Antigone is a New Book of Poems About Love, Life and London

Pin It
2
Photography by Julia Campbell-Gillies

A new book of poems, self-published by model and writer Julia Campbell-Gillies, makes for a powerful reflection on coming into adulthood in England’s capital

When model and writer Julia Campbell-Gillies first moved to London from South Africa in September of 2015 at the age of 18, the city, and the people in it, were a lot to take in. Writing – as she had since she was much younger – became a means of asserting herself within the chaos. “It was very much like bumper cars,” she says, smiling. “Me just slamming into things in London, not making any sense, and not knowing where to go, and downloading Tinder, and trying to make friends with people. It was a nightmare.”

Tapping lines into her phone in the middle of the night, she began to establish a digital space for herself in which she could resolve the dramas that seemed to arise in the daytime. The restrictive form of the haiku, and the non-committal nature of writing with fingertips-to-keypad rather than pen-to-paper (“you can just delete it all if you want,” she says) made for a therapeutic process. “Haikus are very easy: it’s very a complete thing in itself. It’s kind of like a puzzle and there are a few different answers, it can go a different way, but once it’s five syllables, seven syllables, five syllables, its done, and that’s it, it’s complete. I love that.”

These after-dark lines – not deleted, thankfully – have now been gathered together in the form of a self-published book, entitled Antigone. They are accompanied by a few longer poems, and a series of photographs (which Campbell-Gillies took herself) of flower arrangements (which she created herself too – she works in floristry alongside her modelling jobs), but the book is more haiku than anything else. As for the title? “Obviously I like Antigone’s story,” she says. “She’s this character in a Greek tragedy and she ends up killing herself – which my mum got really upset about cause she was like, ‘what are you trying to say, Julia?’ – But the name basically means ‘worthy of one’s parents’. I feel like my time in London has parented me in a way; I’ve had to grow up, I’ve had to make some decisions, I’ve had to look after myself even though I haven’t wanted to.”

So while the book primarily charts a coming-of-age – equal parts beautiful and painful, wild and sad – it is also something of a love letter to the city.  “For everyone in / Love and in London and for / Everyone else too,” reads the dedication on the first page. “There is something that’s really universal about that stage of your life, from 18 to 21,” she explains. “But there’s also something specific about experiencing it in London, and the way that things work here, and the way the process of establishing yourself here goes.”

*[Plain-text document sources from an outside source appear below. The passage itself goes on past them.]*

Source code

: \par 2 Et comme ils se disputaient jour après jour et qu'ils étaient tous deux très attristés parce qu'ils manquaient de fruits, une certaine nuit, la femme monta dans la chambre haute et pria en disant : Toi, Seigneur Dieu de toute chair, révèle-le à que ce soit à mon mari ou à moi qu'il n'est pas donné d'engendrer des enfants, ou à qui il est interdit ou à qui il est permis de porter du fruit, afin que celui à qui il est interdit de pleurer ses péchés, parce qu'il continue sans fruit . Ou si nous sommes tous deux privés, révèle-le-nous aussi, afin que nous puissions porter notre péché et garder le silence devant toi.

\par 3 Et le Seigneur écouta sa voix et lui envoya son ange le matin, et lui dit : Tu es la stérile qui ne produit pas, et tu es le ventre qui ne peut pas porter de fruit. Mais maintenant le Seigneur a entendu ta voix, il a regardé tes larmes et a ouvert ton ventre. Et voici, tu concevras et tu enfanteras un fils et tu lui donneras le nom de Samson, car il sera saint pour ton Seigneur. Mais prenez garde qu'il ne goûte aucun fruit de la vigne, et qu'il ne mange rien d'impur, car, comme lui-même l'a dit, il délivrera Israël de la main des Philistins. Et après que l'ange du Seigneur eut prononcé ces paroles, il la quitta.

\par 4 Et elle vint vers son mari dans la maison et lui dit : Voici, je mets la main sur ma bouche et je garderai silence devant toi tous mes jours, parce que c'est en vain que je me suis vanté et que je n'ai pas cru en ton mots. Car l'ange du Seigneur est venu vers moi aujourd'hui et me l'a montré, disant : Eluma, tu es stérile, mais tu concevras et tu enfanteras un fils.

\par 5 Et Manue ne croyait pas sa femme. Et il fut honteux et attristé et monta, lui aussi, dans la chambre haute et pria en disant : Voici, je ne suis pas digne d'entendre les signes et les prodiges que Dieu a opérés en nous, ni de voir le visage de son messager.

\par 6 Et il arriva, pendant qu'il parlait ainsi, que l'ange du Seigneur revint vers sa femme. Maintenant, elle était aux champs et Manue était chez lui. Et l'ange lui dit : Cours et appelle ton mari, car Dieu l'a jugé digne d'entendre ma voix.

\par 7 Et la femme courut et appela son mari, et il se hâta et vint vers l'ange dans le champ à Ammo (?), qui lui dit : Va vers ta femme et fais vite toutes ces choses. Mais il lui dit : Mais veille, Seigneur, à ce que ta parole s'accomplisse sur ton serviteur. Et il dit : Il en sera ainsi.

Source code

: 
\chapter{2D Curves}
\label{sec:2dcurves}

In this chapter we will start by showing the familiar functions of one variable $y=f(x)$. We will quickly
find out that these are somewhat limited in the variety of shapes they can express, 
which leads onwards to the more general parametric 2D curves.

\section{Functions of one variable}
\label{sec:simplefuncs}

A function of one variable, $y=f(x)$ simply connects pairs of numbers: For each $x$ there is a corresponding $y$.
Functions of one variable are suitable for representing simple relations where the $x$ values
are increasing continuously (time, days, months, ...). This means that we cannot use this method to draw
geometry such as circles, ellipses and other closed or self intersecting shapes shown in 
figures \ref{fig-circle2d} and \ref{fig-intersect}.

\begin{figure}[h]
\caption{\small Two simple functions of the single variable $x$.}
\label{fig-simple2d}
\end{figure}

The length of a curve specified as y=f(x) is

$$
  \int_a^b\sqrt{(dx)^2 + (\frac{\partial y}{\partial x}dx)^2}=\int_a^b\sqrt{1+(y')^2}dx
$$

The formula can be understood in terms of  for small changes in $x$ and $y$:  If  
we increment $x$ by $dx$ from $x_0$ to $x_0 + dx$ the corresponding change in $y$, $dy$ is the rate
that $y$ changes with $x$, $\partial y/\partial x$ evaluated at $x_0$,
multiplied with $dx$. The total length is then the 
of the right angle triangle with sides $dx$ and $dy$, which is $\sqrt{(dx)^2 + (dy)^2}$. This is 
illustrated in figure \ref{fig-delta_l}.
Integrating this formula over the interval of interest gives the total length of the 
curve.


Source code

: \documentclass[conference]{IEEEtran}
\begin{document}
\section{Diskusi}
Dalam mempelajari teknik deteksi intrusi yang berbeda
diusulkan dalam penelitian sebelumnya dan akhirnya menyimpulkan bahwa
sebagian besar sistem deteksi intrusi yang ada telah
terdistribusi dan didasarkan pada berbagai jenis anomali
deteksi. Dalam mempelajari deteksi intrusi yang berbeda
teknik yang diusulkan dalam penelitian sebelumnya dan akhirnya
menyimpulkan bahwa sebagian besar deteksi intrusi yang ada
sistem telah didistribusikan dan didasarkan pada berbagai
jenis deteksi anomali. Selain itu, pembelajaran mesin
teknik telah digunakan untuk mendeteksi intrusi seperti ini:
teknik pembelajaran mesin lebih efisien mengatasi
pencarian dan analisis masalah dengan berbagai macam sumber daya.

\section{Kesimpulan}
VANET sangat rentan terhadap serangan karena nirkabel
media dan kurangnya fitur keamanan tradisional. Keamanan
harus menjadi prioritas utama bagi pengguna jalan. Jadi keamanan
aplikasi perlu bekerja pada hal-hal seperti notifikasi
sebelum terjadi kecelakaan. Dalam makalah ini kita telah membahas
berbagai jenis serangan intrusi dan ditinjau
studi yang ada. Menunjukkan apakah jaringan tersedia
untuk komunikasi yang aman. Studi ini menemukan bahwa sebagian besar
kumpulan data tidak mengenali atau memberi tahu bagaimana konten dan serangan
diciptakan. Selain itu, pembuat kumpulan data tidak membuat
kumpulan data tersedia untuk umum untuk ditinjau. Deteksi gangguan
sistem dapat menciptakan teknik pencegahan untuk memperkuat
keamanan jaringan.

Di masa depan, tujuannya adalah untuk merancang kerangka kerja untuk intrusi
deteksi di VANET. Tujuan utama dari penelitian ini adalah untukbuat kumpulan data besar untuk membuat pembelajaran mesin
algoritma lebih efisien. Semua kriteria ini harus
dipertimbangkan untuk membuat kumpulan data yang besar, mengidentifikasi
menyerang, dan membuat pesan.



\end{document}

The poems themselves, strangely familiar, span modern romance and meandering reflections. Take Potential Tinder Bio. “I’m a Gemini / I was born old and full of / Hot, furious blood”; or the artfully titled Architect With Shit Tattoos: “You dumped me when I / Wasn’t devastated when / David Bowie died.” There are odes to the city, too. Kew Gardens reads: “Absurd Paradise / Could I please be buried here? / I won’t haunt the staff”.

There are longer poems too, but the cohesiveness of Campbell-Gillies’ predominant chosen form lends itself neatly to the finality with which she finished it. “This book is an elegy of my first three years in London,” she explains. “Everything about this time has been so acute, but I don’t want it to be terminal.” Writing it down brackets it, she continues – now, she’s ready for the next thing. “Seasonality is a big theme in the book,” she concludes, “and I think that’s ultimately the message I want to send to those who need it. Everything changes and then it changes again. You write it down and you keep trying, and one day you let it go and live to tell the tale.”

Antigone by Julia Campbell-Gillies is out now, self-published. A book launch will take place on May 4, 2018 on Murray Grove in Hoxton, London.